4月12日(号外)

中国や韓国において反日運動が高まっていることに心が痛みます。

この問題は複雑多岐にわたる原因を有していると思われ、簡単に語れるものだとは思えないのですが、中国や韓国の立場にたってみれば、

日本の誠意など感じられないのは明らかで、彼らの怒りは理解できます。(そして日本のなかでこの事件への様々な議論がおこるべきことだと思います)

国連のアナン事務総長が言うように、「日本は国連の常任理事国をめざす前に、隣国との関係を良好にすべき」です。

それすらできずに、常任理事国として国際関係をどのように改善していこうというのでしょう。

 

他国から見れば、日本の(常任理事国入り希望の)態度は「金はアメリカの次に出しているのだから、発言権をよこせ」というものでしょう。

金で尊敬や愛情は買えない、というごく当たり前のことだと思います。そうした心理面への影響の大きさを官僚・政治家は理解していません。

 

昭和の近代日本史を学んでいると、日本は哲学や国際関係に定見なく、「強いものに尻尾をふる」ことしかしてきていません。

その狭い視野で突き進んでは周辺国と自国益に被害を与えながら、そのことに対する反省・謝罪をし教訓を得ることができていません。

生真面目さと手先の器用さで、アジアでいち早く欧米の科学・工業技術を獲得できた力には自信を持ってよいと思いますが、その能力と

文化や環境の異なる民族の入り乱れる国際社会へ「よりよき人間社会の未来像」をイメージし、提案・実行できる能力とは別のものです。

昨今の日本の政策や発言をみていると、残念ながら日本の官僚・政治家はそのために必要な

人間の価値の多様性に対する洞察力や、共存への知恵を編み出す思想・能力をもっているとはとても思えません。

 

敗戦後、日本を復興するにあたって人材不足から、結果的に戦争当事者を中枢部に多く登用せざるを得ませんでした。

そのために日本の中枢自身による反省が難しくなり、いつになっても「あの戦争は、間違っていなかった」という過去を美化する方向性ばかり出てきます。

しかも本格的な復興は、冷戦構造の悪化によってアメリカが日本を対東側の防衛ラインとして重視したことによって促進された経緯があります。

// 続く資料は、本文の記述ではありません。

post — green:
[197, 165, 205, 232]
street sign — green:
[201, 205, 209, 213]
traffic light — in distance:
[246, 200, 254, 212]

そうした社会情勢下で、日本は大東亜戦争への反省と教訓を得る機会を失ってきたことを見直す必要があると思います。

 

高齢化社会を迎えるにあたって、若者のマイノリティ化と力不足も深刻です。人間は高齢化して未来への可能性に夢を見にくくなると、

どうしても過去を美化して過去に夢を見ようとする傾向が強くなる気がします。活動範囲の縮小から、視野も狭くなりやすい。

この傾向が、国全体に広がりつつあると危惧しています。

ご高齢の過去首相経験者を集めたりして、その感覚の延長で憲法や外交政策も決めていかれたのではたまりません。

 

もっと露骨な言い方をすれば、現在の日本の経済は中国市場の存在なしには成り立たなくなっています。

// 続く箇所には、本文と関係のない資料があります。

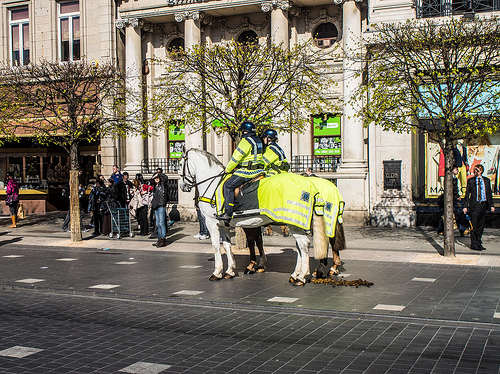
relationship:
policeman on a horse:
[224, 118, 262, 219] [179, 143, 332, 286]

その国に対して“メンツを保つ”だけの実質を伴わない政策や発言を繰り返す安っぽい中枢部を、国益上、これ以上放置していてはいけないと思います。

 

日本では《組織》というと中央集権型しかイメージされませんが、これでは優秀な人間の能力を組織として活用できないと思います。

(しかも、権威保身者によって内部を私物化するなど腐敗・硬直化しやすい)

政治家の仕事も、個性的な個人のアクティブな集団としての組織体系にシフトしていかなければ、

寄り合いのボスの思い込みが、大きな声と集票力で物事が決まっていく《多勢に流されやすい)だけの前時代的な中枢・司令部の性格のまま

国際社会における国の方向性すら決まっていってしまいます。(もっと世界が見れている人材が活用されていない=国益を損じています)

政治家・官僚の仕事を透明化して情報公開させ監査し投票による罷免権をつくるなど、彼らにこそ能力主義を導入すべき時がきていると思います。

 

改善すべきことが改善できない社会であることが、この国の最大の問題であると憂うところから、僭越ながらこうした意見を表明します。